Il consenso è il problema UX centrale nelle immagini AI
Prodotto
I prodotti di immagini AI hanno bisogno di una UX sensibile al consenso perché le immagini di origine, i volti, gli output, le modifiche e la condivisione possono influenzare persone che non hanno mai usato il prodotto.
- Date
- 3 luglio 2026
- Author
- Unexposed

Il consenso non è più una semplice casella da spuntare in fondo al cestino della morale.
Per i prodotti di immagini AI, il consenso sta diventando un problema UX centrale perché la persona colpita da un’immagine non è sempre quella che usa lo strumento.

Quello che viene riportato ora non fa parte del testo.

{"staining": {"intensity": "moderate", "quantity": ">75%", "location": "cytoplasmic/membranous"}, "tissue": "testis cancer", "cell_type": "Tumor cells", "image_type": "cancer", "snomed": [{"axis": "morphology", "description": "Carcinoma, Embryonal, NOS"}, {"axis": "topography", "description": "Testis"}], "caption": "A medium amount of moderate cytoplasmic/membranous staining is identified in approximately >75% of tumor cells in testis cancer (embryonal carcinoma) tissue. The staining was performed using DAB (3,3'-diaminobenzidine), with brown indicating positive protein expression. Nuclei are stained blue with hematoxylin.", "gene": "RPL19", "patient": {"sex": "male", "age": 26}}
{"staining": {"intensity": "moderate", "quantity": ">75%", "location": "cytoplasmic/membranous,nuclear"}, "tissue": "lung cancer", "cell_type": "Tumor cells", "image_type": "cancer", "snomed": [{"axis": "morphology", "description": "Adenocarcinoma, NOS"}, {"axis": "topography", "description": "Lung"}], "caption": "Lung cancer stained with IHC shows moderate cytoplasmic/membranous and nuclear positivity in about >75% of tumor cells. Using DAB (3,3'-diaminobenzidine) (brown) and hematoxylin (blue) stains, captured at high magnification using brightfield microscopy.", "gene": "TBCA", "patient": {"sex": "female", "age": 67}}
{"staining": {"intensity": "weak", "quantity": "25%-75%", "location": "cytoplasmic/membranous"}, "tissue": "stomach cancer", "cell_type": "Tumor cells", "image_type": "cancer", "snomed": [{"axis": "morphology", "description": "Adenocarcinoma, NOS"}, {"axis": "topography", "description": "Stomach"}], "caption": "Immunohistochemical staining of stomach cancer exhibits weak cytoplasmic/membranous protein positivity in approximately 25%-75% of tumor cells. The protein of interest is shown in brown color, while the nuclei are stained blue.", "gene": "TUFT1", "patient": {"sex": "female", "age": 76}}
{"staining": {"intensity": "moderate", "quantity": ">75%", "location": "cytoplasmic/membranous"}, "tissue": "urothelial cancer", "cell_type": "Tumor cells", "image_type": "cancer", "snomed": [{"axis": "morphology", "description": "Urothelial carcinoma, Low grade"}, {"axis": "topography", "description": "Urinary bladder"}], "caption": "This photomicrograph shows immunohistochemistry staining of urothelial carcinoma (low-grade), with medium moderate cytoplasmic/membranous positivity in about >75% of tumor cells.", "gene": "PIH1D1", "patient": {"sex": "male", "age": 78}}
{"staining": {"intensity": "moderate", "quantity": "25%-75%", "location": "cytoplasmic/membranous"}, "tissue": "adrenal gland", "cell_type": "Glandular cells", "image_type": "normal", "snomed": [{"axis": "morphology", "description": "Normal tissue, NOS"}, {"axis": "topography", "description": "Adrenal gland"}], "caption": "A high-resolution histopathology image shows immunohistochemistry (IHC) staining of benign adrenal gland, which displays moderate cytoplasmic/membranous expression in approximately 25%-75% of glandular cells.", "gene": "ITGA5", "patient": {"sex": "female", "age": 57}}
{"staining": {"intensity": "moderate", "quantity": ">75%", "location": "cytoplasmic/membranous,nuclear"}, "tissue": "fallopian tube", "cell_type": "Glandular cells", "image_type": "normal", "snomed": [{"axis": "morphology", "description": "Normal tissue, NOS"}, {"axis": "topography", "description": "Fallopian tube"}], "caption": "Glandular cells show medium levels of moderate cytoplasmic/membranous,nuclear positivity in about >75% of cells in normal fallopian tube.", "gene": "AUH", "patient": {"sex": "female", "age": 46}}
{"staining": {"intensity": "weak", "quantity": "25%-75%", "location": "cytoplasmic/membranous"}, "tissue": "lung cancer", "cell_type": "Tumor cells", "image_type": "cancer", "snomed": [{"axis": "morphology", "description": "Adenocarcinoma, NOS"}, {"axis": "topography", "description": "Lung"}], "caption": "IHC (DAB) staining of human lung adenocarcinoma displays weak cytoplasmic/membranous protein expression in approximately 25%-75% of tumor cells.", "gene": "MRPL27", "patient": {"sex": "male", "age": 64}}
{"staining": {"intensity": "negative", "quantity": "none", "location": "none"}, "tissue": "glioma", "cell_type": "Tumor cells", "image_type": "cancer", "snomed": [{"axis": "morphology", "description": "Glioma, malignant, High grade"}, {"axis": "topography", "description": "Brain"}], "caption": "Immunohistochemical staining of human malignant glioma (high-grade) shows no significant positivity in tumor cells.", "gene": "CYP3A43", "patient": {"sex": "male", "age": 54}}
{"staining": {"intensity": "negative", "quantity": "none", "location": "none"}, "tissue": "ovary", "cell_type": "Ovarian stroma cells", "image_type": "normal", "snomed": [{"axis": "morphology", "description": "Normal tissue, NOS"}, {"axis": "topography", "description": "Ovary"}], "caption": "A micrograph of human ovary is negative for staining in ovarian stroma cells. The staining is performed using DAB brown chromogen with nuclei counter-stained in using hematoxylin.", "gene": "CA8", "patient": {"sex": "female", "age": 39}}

Un utente può caricare il volto di un amico, una foto di prodotto di un cliente, l’immagine di un bambino, il ritratto di un collega o la somiglianza di una figura pubblica. Il prodotto deve decidere quanto di quel contesto ignorare.
Il peggior pattern UX è l’ambiguità senza attrito. Carica qualsiasi cosa, genera qualsiasi cosa, salva tutto, condividi facilmente e lascia che i termini di servizio si facciano carico in silenzio della parte etica come un tirocinante stanco. Prima funzionava male. Con immagini AI realistiche, diventa imprudente.
Una UX migliore mette il consenso vicino all’azione. Se il flusso di lavoro coinvolge una persona riconoscibile, chiedi se l’utente ha il permesso. Se il prodotto supporta modifiche sensibili, rendi chiaro il confine. Se gli output vengono salvati, dichiaralo prima del caricamento. Se i contenuti possono essere inoltrati a provider terzi, rendilo noto dove avviene la decisione di fiducia.
Questo non significa trasformare ogni generazione in un questionario legale. Gli utenti si ribelleranno, e onestamente, è giusto. L’obiettivo non è l’attrito massimo. L’obiettivo è un attrito significativo nei punti in cui una persona ragionevole vorrebbe fermarsi.
Il consenso si collega anche alla cancellazione. Una persona può acconsentire a un singolo utilizzo ma non a una conservazione continuativa. Un utente può avere il permesso di modificare un’immagine ma non di pubblicarla. Un team può avere i diritti di elaborare un asset di un cliente ma non di conservarlo in una galleria del fornitore. La UX deve riflettere queste differenze.
La pressione regolatoria sulle immagini non consensuali sta portando la questione alla luce. Ma il gusto del prodotto dovrebbe arrivarci prima. Un buon strumento di immagini AI dovrebbe far sentire che comprende che i volti e le foto private non sono un normale clip art.
Il consenso non è solo una copertura legale. È il modo in cui il prodotto dimostra di avere buone maniere.